I see image search (much like web search in a way) as a problem solving exercise: some people like doing crosswords, I like hunting down visual materia obscura. I don't think it would be particularly useful to outline the steps I take to solve a specific query - they are all individual and the steps I might take will differ accordingly - but I thought it might be useful to some people if I post all the sites I have in a drop-down 'art' folder in my browser. If you are reading via a feedreader, there are a whole bunch of links under 'resource sites' in the sidebar of BibliOdyssey - that include some of these listed below - but they tend more towards the library and exhibition types. The links in the browser folder are where I actually go to find stuff when I'm looking to fill out a post with more images than are contained in a single book or from a single web exhibition site, for example. They are necessarily skewed towards the prints and graphics but many of them are generalist art sites and useful beyond my obsessional parameters.
This list is in order of value (to me!).
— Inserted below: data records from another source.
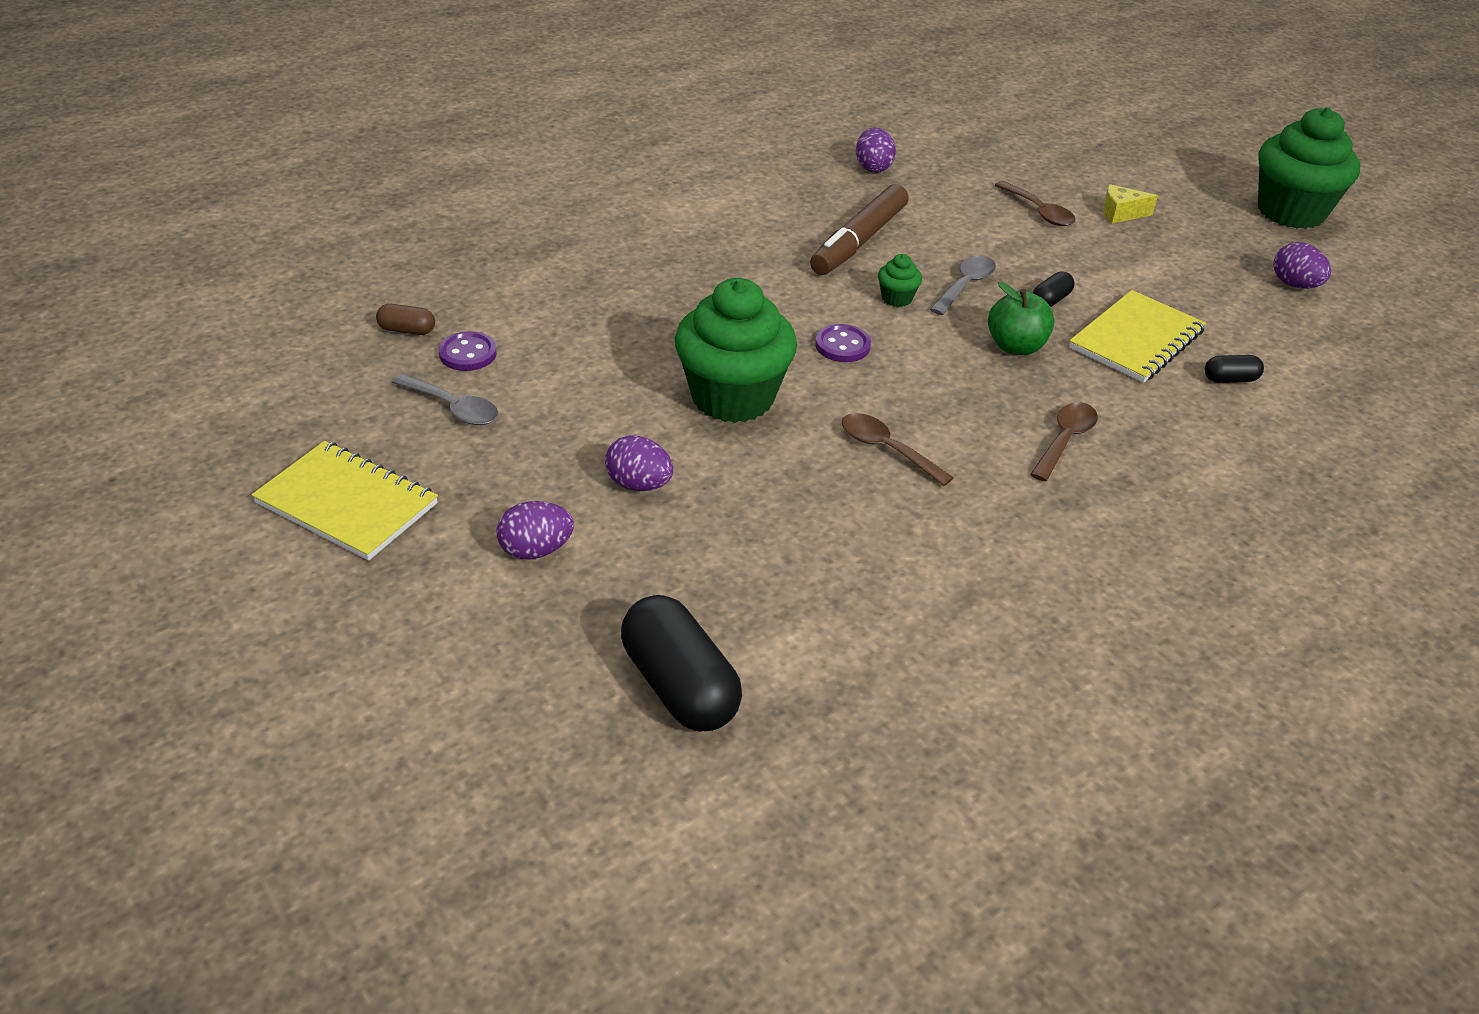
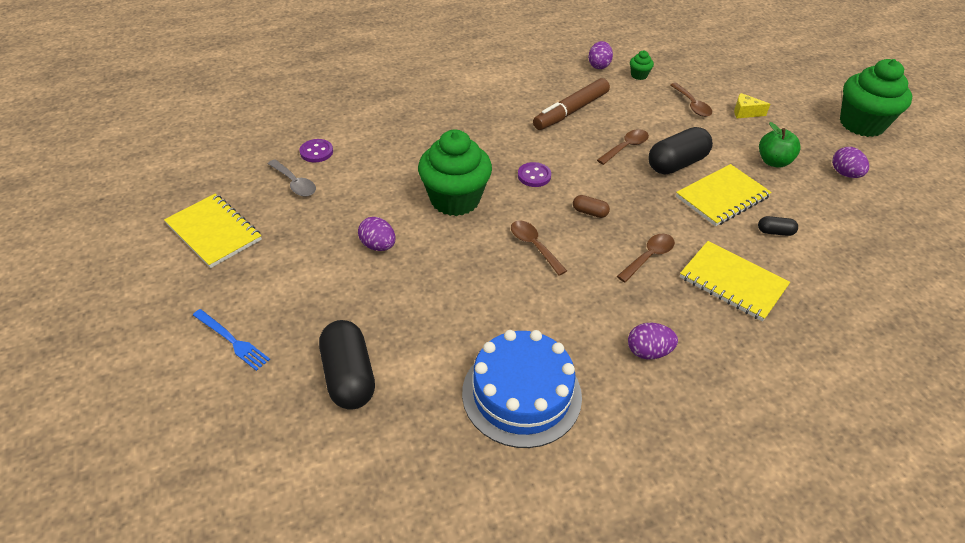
camera: 15 degrees right, 5 degrees up
(407, 330) = (289, 134): brown capsule -> brown capsule (589, 212)
(459, 666) = (232, 340): none -> blue fork
(535, 550) = (303, 277): purple egg -> purple egg (648, 352)
(896, 298) = (579, 150): green cupcake -> green cupcake (639, 75)
(959, 665) = (521, 394): none -> blue cake
(965, 285) = (626, 147): grey spoon -> brown spoon
(1015, 346) = (642, 191): green apple -> green apple (773, 161)
(1050, 300) = (676, 163): black capsule -> black capsule, size x2.11
(1199, 458) = (732, 282): none -> yellow notebook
That value is basically a function of how productive of images they are combined with how much I like the site. Science and Society is at the bottom of the list because the bastards watermark copyright-free material; but they are a very useful resource nevertheless because of the very thorough list of linked image descriptors - "hat", "girl", "engraving", etc etc - and they often have unique background information. I think all but one of these links goes directly to a page with a search box (the Lyons site is timer based so you have to click through to commence a session). So I hope these prove useful to someone...
[Incidentally, this post comes via an entry on the WorldCat blog announcing the inclusion of a large record collection (including images) from an enormous consortium of libraries and museums, into the WorldCat database. It's perhaps a little clunky, but it's this sort of consolidation - like the collection search links for the Smithsonian and the V&A below - that makes tracking down obscure material that much easier.]
British Museum Prints Database
New York Public Library Digital Gallery
Fine Arts Museum of San Francisco
La base Estampes de la Bibliothèque municipale de Lyon
Smithsonian Institution - Collections Search Center *NEW*
Metropolitan Museum of Art
Victoria & Albert - Search the Collections *NEW*
Culture.fr: le portail de la Culture
Graphische Sammlung Stift Göttweig (Austria)
Ornamental Prints Online (Berlin, Prague, Vienna)
Banque d'Images - Centre de Recherche: Chateau de Versailles
Los Angeles County Museum of Art
The National Gallery of Art
Inventaire du Département des Arts Graphiques (Musée du Louvre)
Museum of Fine Arts, Boston
The Cleveland Museum of Art
Minneapolis Institute of Arts
The Detroit Institute of Arts
The State Hermitage Museum (St. Petersburg)
Zeno Image Database (German)
Collage: Guildhall Print Room & Art Gallery
Science & Society Picture Library
Later: I should add that I don't necessarily use these sites, per se, to find a desired image. Often times they merely provide clues: alternative names, associated book and print titles, dating evidence, more examples by the artist or genre in question and sometimes lack of results can hint whether or not further exploration is likely to be of value. And obviously this list is just the beginning. The information gleaned in one or more of these sites may just lead back to google image search and/or on to more specialised portals and the like.